**Work item:** Go line by line through the entries and show those that hold the string "information".

Extracted page text data

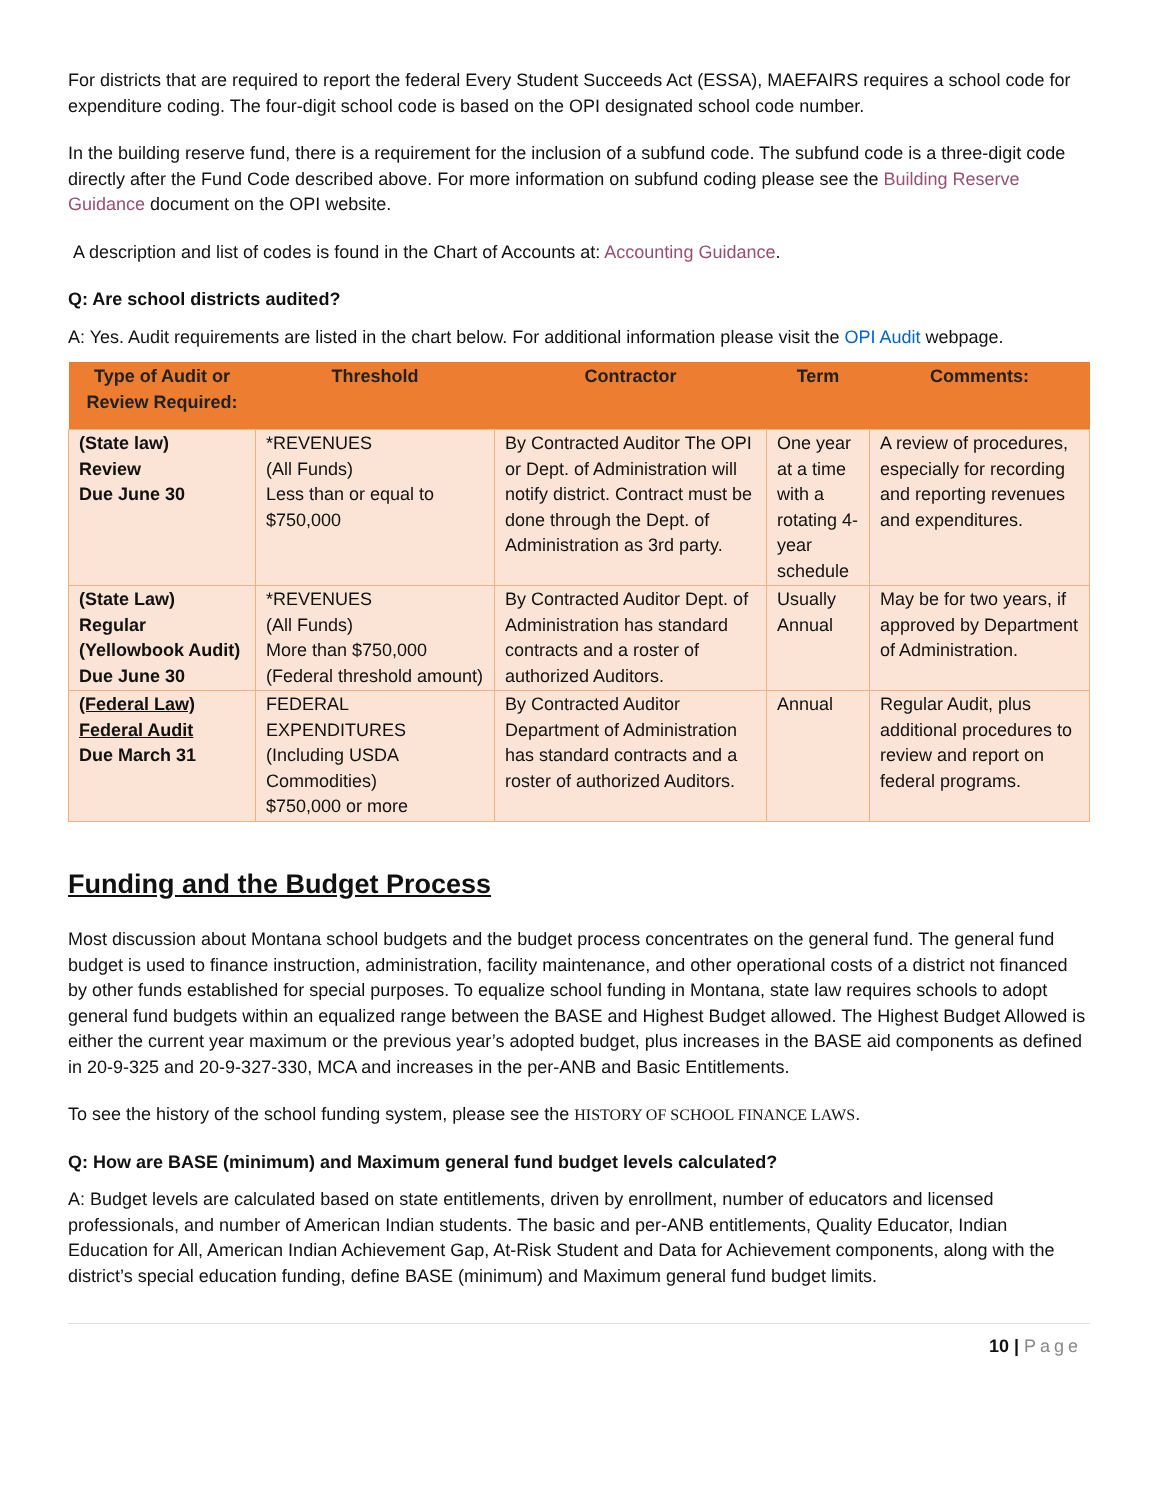For districts that are required to report the federal Every Student Succeeds Act (ESSA), MAEFAIRS requires a school code for expenditure coding. The four-digit school code is based on the OPI designated school code number.
In the building reserve fund, there is a requirement for the inclusion of a subfund code. The subfund code is a three-digit code directly after the Fund Code described above. For more information on subfund coding please see the Building Reserve Guidance document on the OPI website.
A description and list of codes is found in the Chart of Accounts at: Accounting Guidance.
Q: Are school districts audited?
A: Yes. Audit requirements are listed in the chart below. For additional information please visit the OPI Audit webpage.
| Type of Audit or Review Required: | Threshold | Contractor | Term | Comments: |
| --- | --- | --- | --- | --- |
| (State law) Review Due June 30 | *REVENUES (All Funds) Less than or equal to $750,000 | By Contracted Auditor The OPI or Dept. of Administration will notify district. Contract must be done through the Dept. of Administration as 3rd party. | One year at a time with a rotating 4-year schedule | A review of procedures, especially for recording and reporting revenues and expenditures. |
| (State Law) Regular (Yellowbook Audit) Due June 30 | *REVENUES (All Funds) More than $750,000 (Federal threshold amount) | By Contracted Auditor Dept. of Administration has standard contracts and a roster of authorized Auditors. | Usually Annual | May be for two years, if approved by Department of Administration. |
| (Federal Law) Federal Audit Due March 31 | FEDERAL EXPENDITURES (Including USDA Commodities) $750,000 or more | By Contracted Auditor Department of Administration has standard contracts and a roster of authorized Auditors. | Annual | Regular Audit, plus additional procedures to review and report on federal programs. |
Funding and the Budget Process
Most discussion about Montana school budgets and the budget process concentrates on the general fund. The general fund budget is used to finance instruction, administration, facility maintenance, and other operational costs of a district not financed by other funds established for special purposes. To equalize school funding in Montana, state law requires schools to adopt general fund budgets within an equalized range between the BASE and Highest Budget allowed. The Highest Budget Allowed is either the current year maximum or the previous year’s adopted budget, plus increases in the BASE aid components as defined in 20-9-325 and 20-9-327-330, MCA and increases in the per-ANB and Basic Entitlements.
To see the history of the school funding system, please see the HISTORY OF SCHOOL FINANCE LAWS.
Q: How are BASE (minimum) and Maximum general fund budget levels calculated?
A: Budget levels are calculated based on state entitlements, driven by enrollment, number of educators and licensed professionals, and number of American Indian students. The basic and per-ANB entitlements, Quality Educator, Indian Education for All, American Indian Achievement Gap, At-Risk Student and Data for Achievement components, along with the district’s special education funding, define BASE (minimum) and Maximum general fund budget limits.
10 | Page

**Exercise answer:**
In the building reserve fund, there is a requirement for the inclusion of a subfund code. The subfund code is a three-digit code directly after the Fund Code described above. For more information on subfund coding please see the Building Reserve Guidance document on the OPI website.
A: Yes. Audit requirements are listed in the chart below. For additional information please visit the OPI Audit webpage.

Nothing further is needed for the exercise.